Algo parecido tem acontecido no Brasil com os teólogos/as que constituem o Instituto Nacional de Pastoral Padre Alberto Antoniazi (INAPAZ), que elabora as análises de conjuntura eclesiais da CNBB. A partir do que lhes demanda o Conselho Permanente da Conferência, os membros do Instituto realizam consultas entre especialistas no tema ou fazem uma escuta nos Regionais a partir dos quais a CNBB está organizada. De posse desse material, iniciam a redação do primeiro esboço do texto, em geral confiada a uma pequena equipe de 2 a 3 pessoas, que depois traz o que produziu ao grupo, que reage, enriquecendo, propondo correções, sugerindo novos conteúdos. O texto apresentado, seja no Conselho Permanente, seja na Assembleia da entidade, é ele também de autoria coletiva, mostrando que é possível refletir teologicamente em perspectiva sinodal. De fato, a sinodalidade é a capacidade de caminhar com pessoas distintas, indo ao seu encontro, colocando-se à sua escuta, buscando o sentir comum, quando se trata de uma decisão a ser tomada, ou de um conteúdo a ser proposto que precisa de esclarecimento.

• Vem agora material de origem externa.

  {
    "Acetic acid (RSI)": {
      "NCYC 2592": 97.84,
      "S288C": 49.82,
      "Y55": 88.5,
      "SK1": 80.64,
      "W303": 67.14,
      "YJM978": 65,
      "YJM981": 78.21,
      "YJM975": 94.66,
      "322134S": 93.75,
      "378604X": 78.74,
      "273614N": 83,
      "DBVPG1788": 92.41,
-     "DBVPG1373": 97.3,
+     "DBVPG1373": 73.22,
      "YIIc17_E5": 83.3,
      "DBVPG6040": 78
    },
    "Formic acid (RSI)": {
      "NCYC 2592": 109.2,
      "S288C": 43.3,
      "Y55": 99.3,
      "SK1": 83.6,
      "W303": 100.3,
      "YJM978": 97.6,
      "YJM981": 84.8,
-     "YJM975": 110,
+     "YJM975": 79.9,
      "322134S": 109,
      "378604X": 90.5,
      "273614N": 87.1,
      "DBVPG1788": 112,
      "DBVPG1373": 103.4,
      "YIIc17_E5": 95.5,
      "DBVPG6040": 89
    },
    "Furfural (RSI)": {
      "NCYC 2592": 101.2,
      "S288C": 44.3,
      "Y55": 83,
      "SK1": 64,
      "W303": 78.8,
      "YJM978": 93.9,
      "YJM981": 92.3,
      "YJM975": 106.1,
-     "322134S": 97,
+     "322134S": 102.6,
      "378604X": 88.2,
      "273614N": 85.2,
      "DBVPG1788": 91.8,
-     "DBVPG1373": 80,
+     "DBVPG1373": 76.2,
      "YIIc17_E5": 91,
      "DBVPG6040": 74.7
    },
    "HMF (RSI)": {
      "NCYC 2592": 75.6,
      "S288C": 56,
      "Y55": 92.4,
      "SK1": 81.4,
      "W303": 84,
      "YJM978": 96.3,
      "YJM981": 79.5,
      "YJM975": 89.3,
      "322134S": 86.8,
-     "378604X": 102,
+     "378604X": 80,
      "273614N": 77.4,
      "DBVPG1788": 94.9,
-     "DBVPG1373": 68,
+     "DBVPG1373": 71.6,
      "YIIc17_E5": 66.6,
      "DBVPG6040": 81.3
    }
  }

Na 60ª Assembleia da CNBB, iniciada no dia 19/04/2023, o tema sobre o qual os membros do INAPAZ se debruçaram foi o do impacto da polarização social e política nas comunidades de fé, levando a radicalizações, que utilizam-se da religião e da fé para fins ideológicos, levando os fiéis e as comunidades a posições muitas vezes contrárias à fé. O texto proposto, “As ameaças à comunhão eclesial no contexto de polarização sociopolítica, cultura e religiosa”, é um texto feito em “mutirão”. Ele oferece pistas para o conjunto da Igreja compreender o que está em jogo nas polarizações, e que resposta dar, enquanto cristãos/ã, às ameaças que elas representam para a sociedade e a Igreja.

Geraldo De Mori, SJ é professor e pesquisador do Departamento de Teologia da FAJE e, como integrante do INAPAZ, foi um dos redatores da Análise de Conjuntura apresentada na 60ª Assembleia da CNBB, em 19/04/23.